╭─ Provided information
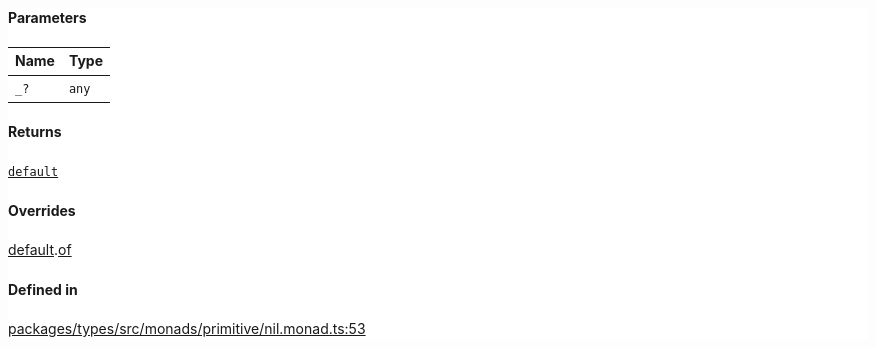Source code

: #### Parameters

| Name | Type |
| :------ | :------ |
| `_?` | `any` |

#### Returns

[`default`](primitive_nil_monad.default.md)

#### Overrides

[default](monad.default.md).[of](monad.default.md#of)

#### Defined in

[packages/types/src/monads/primitive/nil.monad.ts:53](https://github.com/neo4j-devtools/relate/blob/master/packages/types/src/monads/primitive/nil.monad.ts#L53)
╰─
[Problem to solve]: Convert the lines starting at the one that contains "#### Overrides" and ending at the last line into a Markdown table. Use the columns "Row" and "Line", and leave out blank lines.

[Answer for this exercise]:
| Row | Line |
|---|---|
| 1 | #### Overrides |
| 2 | [default](monad.default.md).[of](monad.default.md#of) |
| 3 | #### Defined in |
| 4 | [packages/types/src/monads/primitive/nil.monad.ts:53](https://github.com/neo4j-devtools/relate/blob/master/packages/types/src/monads/primitive/nil.monad.ts#L53) |